Data to process.
****************************************
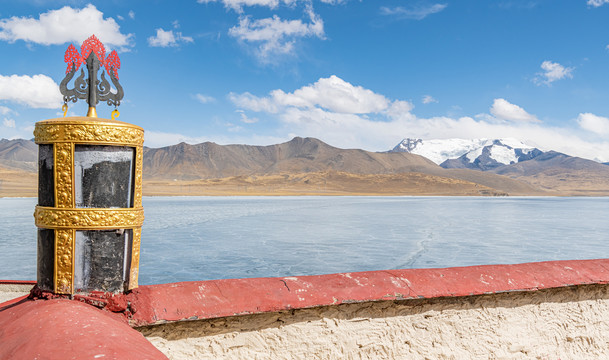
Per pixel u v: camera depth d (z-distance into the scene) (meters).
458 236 30.77
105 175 1.51
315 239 27.83
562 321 2.30
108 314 1.48
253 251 22.16
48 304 1.37
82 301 1.51
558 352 2.26
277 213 56.22
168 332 1.66
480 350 2.11
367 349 1.94
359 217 49.91
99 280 1.53
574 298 2.34
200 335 1.71
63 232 1.49
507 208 81.25
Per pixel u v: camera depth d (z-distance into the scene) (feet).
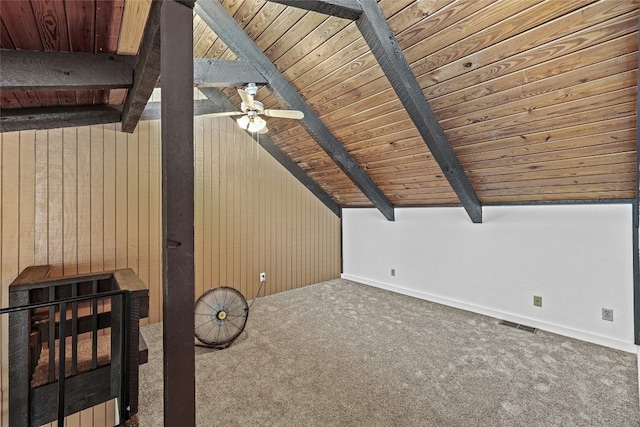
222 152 13.16
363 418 6.45
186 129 4.02
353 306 13.24
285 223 15.46
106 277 8.44
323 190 17.06
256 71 9.16
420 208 14.28
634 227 8.71
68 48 5.56
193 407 4.06
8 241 8.73
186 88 4.02
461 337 10.10
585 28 5.59
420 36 7.01
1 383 8.49
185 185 4.02
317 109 10.85
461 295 12.90
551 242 10.39
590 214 9.55
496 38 6.36
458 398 7.00
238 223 13.71
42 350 8.27
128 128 9.87
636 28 5.24
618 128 6.88
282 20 8.00
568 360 8.51
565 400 6.83
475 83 7.38
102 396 6.95
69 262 9.59
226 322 9.70
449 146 9.51
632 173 7.93
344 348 9.45
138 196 10.84
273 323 11.39
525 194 10.51
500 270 11.68
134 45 5.69
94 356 6.93
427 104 8.43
****************************************
Look through the entries above, find each line containing "into", and copy it.

Per pixel u v: camera depth d (z-distance into the scene) (meters).
Per pixel u v: camera depth d (z-distance into the scene) (feet).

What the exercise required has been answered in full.